I stopped. Joel was sitting in his office chair, but though his eyes were open he wasn’t looking at me.
Or at anything, anymore.
I tried. I ignored the oceans of blood soaking his shirt and felt his neck for a pulse, though I knew he wouldn’t have one. But it was the by-the-book thing, and Joel would have been disappointed in me if I hadn’t done it. I looked around, taking in the open drawers and file cabinets, but I didn’t touch anything. I used my cell phone to call the police and then I waited in the corridor, so no one else would make the mistake I had, of touching the doorknob, maybe screwing up the killer’s prints. And I left Joel’s eyes open, and his yarmulke on the floor where it had fallen, though I wasn’t sure that was okay, at all.
6
“Here, drink this.”
Mary held a takeout cup with a dangling Lipton’s label. I sipped, hoping tea would clear my fog. I felt as though I were seeing through the wrong end of a telescope and hearing through a closed door. And standing in sludge.
“Sit down,” Mary ordered.
“The forensics people-”
“Then in the hall.” She led me to the corridor and pointed at the floor.
Why hadn’t I thought of that? I sank down and leaned against the wall, closing my eyes.

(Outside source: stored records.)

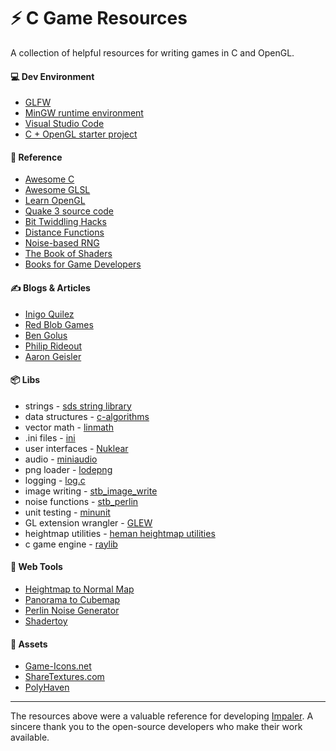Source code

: # ⚡ C Game Resources

A collection of helpful resources for writing games in C and OpenGL.

#### 💻 Dev Environment
 - [GLFW](https://github.com/glfw/glfw)
 - [MinGW runtime environment](https://www.mingw-w64.org/)
 - [Visual Studio Code](https://code.visualstudio.com/)
 - [C + OpenGL starter project](https://github.com/mayakraft/World)

#### 📖 Reference
 - [Awesome C](https://github.com/oz123/awesome-c)
 - [Awesome GLSL](https://github.com/vanrez-nez/awesome-glsl)
 - [Learn OpenGL](https://learnopengl.com/)
 - [Quake 3 source code](https://github.com/id-Software/Quake-III-Arena)
 - [Bit Twiddling Hacks](https://graphics.stanford.edu/~seander/bithacks.html)
 - [Distance Functions](https://iquilezles.org/articles/distfunctions/)
 - [Noise-based RNG](https://www.youtube.com/watch?v=LWFzPP8ZbdU)
 - [The Book of Shaders](https://thebookofshaders.com/)
 - [Books for Game Developers](https://mrelusive.com/books/books.html)

#### ✍️ Blogs & Articles
 - [Inigo Quilez](https://iquilezles.org/articles/)
 - [Red Blob Games](https://www.redblobgames.com/)
 - [Ben Golus](https://bgolus.medium.com/)
 - [Philip Rideout](https://prideout.net/)
 - [Aaron Geisler](https://aarongeisler.com/)
 
#### 📦 Libs
 - strings - [sds string library](https://github.com/antirez/sds)
 - data structures - [c-algorithms](https://github.com/fragglet/c-algorithms)
 - vector math - [linmath](https://github.com/datenwolf/linmath.h)
 - .ini files - [ini](https://github.com/rxi/ini)
 - user interfaces - [Nuklear](https://github.com/Immediate-Mode-UI/Nuklear)
 - audio - [miniaudio](https://github.com/mackron/miniaudio)
 - png loader - [lodepng](https://github.com/lvandeve/lodepng)
 - logging - [log.c](https://github.com/rxi/log.c)
 - image writing - [stb_image_write](https://github.com/nothings/stb/blob/master/stb_image_write.h)
 - noise functions - [stb_perlin](https://github.com/nothings/stb/blob/master/stb_perlin.h)
 - unit testing - [minunit](https://github.com/siu/minunit)
 - GL extension wrangler - [GLEW](https://github.com/nigels-com/glew)
 - heightmap utilities - [heman heightmap utilities](https://github.com/prideout/heman)
 - c game engine - [raylib](https://github.com/raysan5/raylib)

#### 🔨 Web Tools
 - [Heightmap to Normal Map](https://cpetry.github.io/NormalMap-Online/)
 - [Panorama to Cubemap](https://jaxry.github.io/panorama-to-cubemap/)
 - [Perlin Noise Generator](http://kitfox.com/projects/perlinNoiseMaker/)
 - [Shadertoy](https://www.shadertoy.com/)

#### 🎨 Assets
- [Game-Icons.net](https://game-icons.net/)
- [ShareTextures.com](https://www.sharetextures.com/)
- [PolyHaven](https://polyhaven.com/)
***

The resources above were a valuable reference for developing [Impaler](https://store.steampowered.com/app/1573090/Impaler/). A sincere thank you to the open-source developers who make their work available.
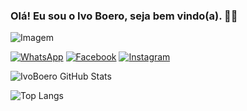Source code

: ### Olá! Eu sou o Ivo Boero, seja bem vindo(a). 👋🏼

![Imagem](https://img.mandic.com.br/blog/2018/02/devops-process.png)

[![WhatsApp](https://img.shields.io/badge/WhatsApp-25D366?style=for-the-badge&logo=whatsapp&logoColor=white)](https://wa.me/5562995329961?text=Ol%C3%A1+tudo+bem%2C+vi+o+seu+perfil+no+GitHub%21)
[![Facebook](https://img.shields.io/badge/Facebook-1877F2?style=for-the-badge&logo=facebook&logoColor=white)](https://m.facebook.com/ivoboero)
[![Instagram](https://img.shields.io/badge/Instagram-E4405F?style=for-the-badge&logo=instagram&logoColor=white)](https://www.instagram.com/likedigitalgo)

![IvoBoero GitHub Stats](https://github-readme-stats.vercel.app/api?username=IvoBoero&show_icons=true&theme=radical)

![Top Langs](https://github-readme-stats.vercel.app/api/top-langs/?username=anuraghazra&layout=compact)
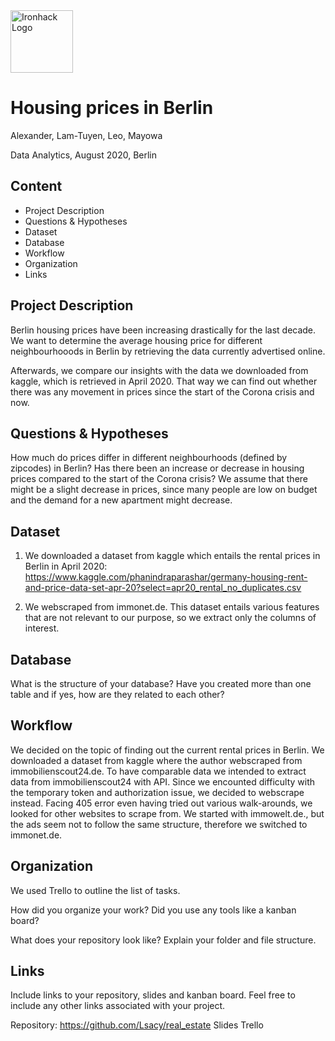 <img src="https://bit.ly/2VnXWr2" alt="Ironhack Logo" width="100"/>


# Housing prices in Berlin

Alexander, Lam-Tuyen, Leo, Mayowa

Data Analytics, August 2020, Berlin

## Content

- Project Description
- Questions & Hypotheses
- Dataset
- Database
- Workflow
- Organization
- Links


## Project Description

Berlin housing prices have been increasing drastically for the last decade. We want to determine the average housing price for different neighbourhooods in Berlin by retrieving the data currently advertised online.

Afterwards, we compare our insights with the data we downloaded from kaggle, which is retrieved in April 2020. That way we can find out whether there was any movement in prices since the start of the Corona crisis and now.


## Questions & Hypotheses

How much do prices differ in different neighbourhoods (defined by zipcodes) in Berlin? Has there been an increase or decrease in housing prices compared to the start of the Corona crisis? We assume that there might be a slight decrease in prices, since many people are low on budget and the demand for a new apartment might decrease.


## Dataset

1. We downloaded a dataset from kaggle which entails the rental prices in Berlin in April 2020: https://www.kaggle.com/phanindraparashar/germany-housing-rent-and-price-data-set-apr-20?select=apr20_rental_no_duplicates.csv 

2. We webscraped from immonet.de. This dataset entails various features that are not relevant to our purpose, so we extract only the columns of interest.


## Database

What is the structure of your database? Have you created more than one table and if yes, how are they related to each other?


## Workflow

We decided on the topic of finding out the current rental prices in Berlin.
We downloaded a dataset from kaggle where the author webscraped from immobilienscout24.de.
To have comparable data we intended to extract data from immobilienscout24 with API. Since we encounted difficulty with the temporary token and authorization issue, we decided to webscrape instead. Facing 405 error even having tried out various walk-arounds, we looked for other websites to scrape from. We started with immowelt.de., but the ads seem not to follow the same structure, therefore we switched to immonet.de.


## Organization

We used Trello to outline the list of tasks. 

How did you organize your work? Did you use any tools like a kanban board?

What does your repository look like? Explain your folder and file structure.



## Links

Include links to your repository, slides and kanban board. Feel free to include any other links associated with your project.

Repository: https://github.com/Lsacy/real_estate 
Slides
Trello

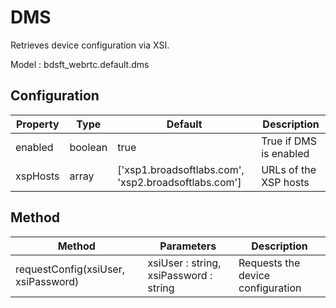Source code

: # DMS

Retrieves device configuration via XSI.

Model : bdsft_webrtc.default.dms

## Configuration
<a name="configuration"></a>

Property                 |Type     |Default                                                              |Description
-------------------------|---------|---------------------------------------------------------------------|------------------------------------------------------------
enabled                  |boolean  |true                                                                 |True if DMS is enabled
xspHosts        		|array  |['xsp1.broadsoftlabs.com', 'xsp2.broadsoftlabs.com']                    |URLs of the XSP hosts


## Method
<a name="method"></a>

Method   |Parameters  |Description
---------|------------|-----------------------------
requestConfig(xsiUser, xsiPassword)  | xsiUser : string, xsiPassword : string            |Requests the device configuration
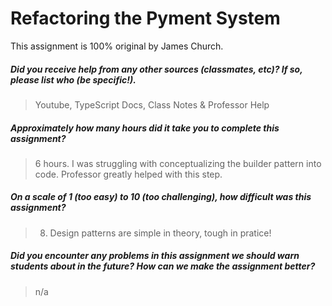 # Refactoring the Pyment System

This assignment is 100% original by James Church.

##### Did you receive help from any other sources (classmates, etc)? If so, please list who (be specific!). #####
> Youtube, TypeScript Docs, Class Notes & Professor Help


##### Approximately how many hours did it take you to complete this assignment? #####
> 6 hours. I was struggling with conceptualizing the builder pattern into code. Professor greatly helped with this step.


##### On a scale of 1 (too easy) to 10 (too challenging), how difficult was this assignment? #####
> 8. Design patterns are simple in theory, tough in pratice!


##### Did you encounter any problems in this assignment we should warn students about in the future? How can we make the assignment better? #####
> n/a
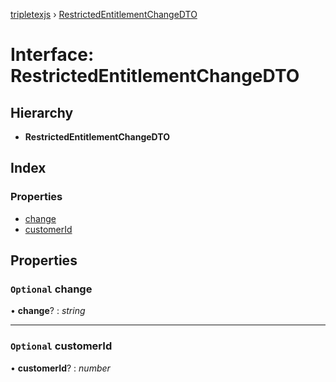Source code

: [tripletexjs](../README.md) › [RestrictedEntitlementChangeDTO](restrictedentitlementchangedto.md)

# Interface: RestrictedEntitlementChangeDTO

## Hierarchy

* **RestrictedEntitlementChangeDTO**

## Index

### Properties

* [change](restrictedentitlementchangedto.md#optional-change)
* [customerId](restrictedentitlementchangedto.md#optional-customerid)

## Properties

### `Optional` change

• **change**? : *string*

___

### `Optional` customerId

• **customerId**? : *number*
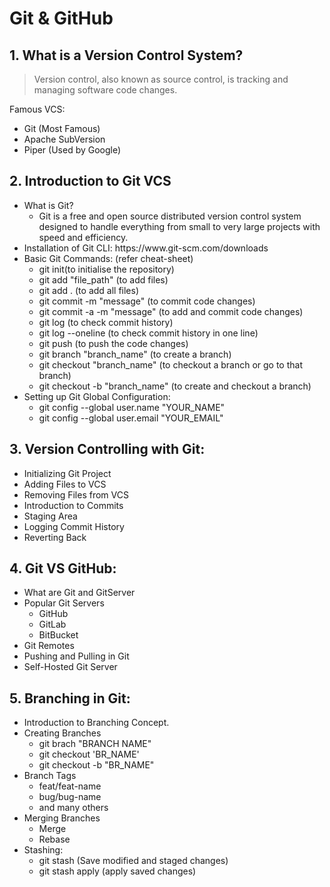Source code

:# Git & GitHub

## 1. What is a Version Control System?

> Version control, also known as source control, is tracking and managing software code changes.

Famous VCS:

<ul>
<li>Git (Most Famous) </li>
<li>Apache SubVersion </li>
<li>Piper (Used by Google) </li>
</ul>

## 2. Introduction to Git VCS

<ul>
<li>What is Git?
<ul>
    <li>Git is a free and open source distributed version control system designed to handle everything from small to very large projects with speed and efficiency. 
    </li>
</ul>

 </li>
<li>Installation of Git CLI: <a> https://www.git-scm.com/downloads </a> </li>
<li>Basic Git Commands: (refer cheat-sheet)
<ul> 
<li> git init(to initialise the repository)</li>
<li> git add "file_path" (to add files) </li>
<li> git add . (to add all files) </li>
<li> git commit -m "message"  (to commit code changes) </li>
<li> git commit -a -m "message"  (to add and commit code changes) </li>
<li> git log   (to check commit history) </li>
<li> git log --oneline (to check commit history in one line) </li>
<li> git push  (to push the code changes) </li>
<li> git branch "branch_name"  (to create a branch) </li>
<li> git checkout "branch_name"  (to checkout a branch or go to that branch) </li>
<li> git checkout -b "branch_name"  (to create and checkout a branch) </li>
</ul>
</li>
<li>Setting up Git Global Configuration:
<ul> 
<li> git config --global user.name "YOUR_NAME" </li>
<li> git config --global user.email "YOUR_EMAIL" </li>
</ul>
</li>
</ul>

## 3. Version Controlling with Git:

<ul>
   <li> Initializing Git Project </li>
   <li> Adding Files to VCS </li> 
   <li> Removing Files from VCS </li> 
   <li> Introduction to Commits </li> 
   <li> Staging Area </li> 
   <li> Logging Commit History </li> 
   <li> Reverting Back </li> 
</ul>


## 4. Git VS GitHub:

<ul>
   <li> What are Git and GitServer </li>
   <li> Popular Git Servers
   <ul>
   <li> GitHub </li>
   <li> GitLab </li> 
   <li>BitBucket </li> 
</ul>
    </li> 
   <li> Git Remotes </li> 
   <li> Pushing and Pulling in Git </li> 
   <li> Self-Hosted Git Server </li> 
</ul>


## 5. Branching in Git:

<ul>
   <li> Introduction to Branching Concept. </li>
   <li> Creating Branches
   <ul>
   <li> git brach "BRANCH NAME" </li>
   <li> git checkout 'BR_NAME' </li> 
   <li> git checkout -b "BR_NAME" </li> 
   
</ul>
</li> 
<li> Branch Tags
   <ul>
   <li> feat/feat-name </li>
   <li> bug/bug-name </li> 
   <li> and many others </li>   
</ul>
</li>  
<li> Merging Branches
   <ul>
   <li> Merge </li>
   <li> Rebase </li>    
</ul>
</li>  
   <li> Stashing:
   <ul>
   <li> git stash (Save modified and staged changes) </li>
   <li> git stash apply (apply saved changes)</li>    
</ul>
</li> 
</ul>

“They’ll be through with you soon.” Mary’s voice came from beside me. “Then you can go.”
“I missed the train.”
“What?”
“Joel told me to get up here, and I was so mad at him for ordering me around that I didn’t hurry. If I’d caught the train that was pulling out, I’d have been here in time.”
“To get killed, too?”
I opened my eyes. “To stop the killer!”
“Maybe not.”
“I was talking to Joel on the phone!”
“And maybe the killer was right outside, waiting for him to hang up.”
“Still-”
“No ‘still.’ It’s not your fault. The point is now to catch the person who did this.”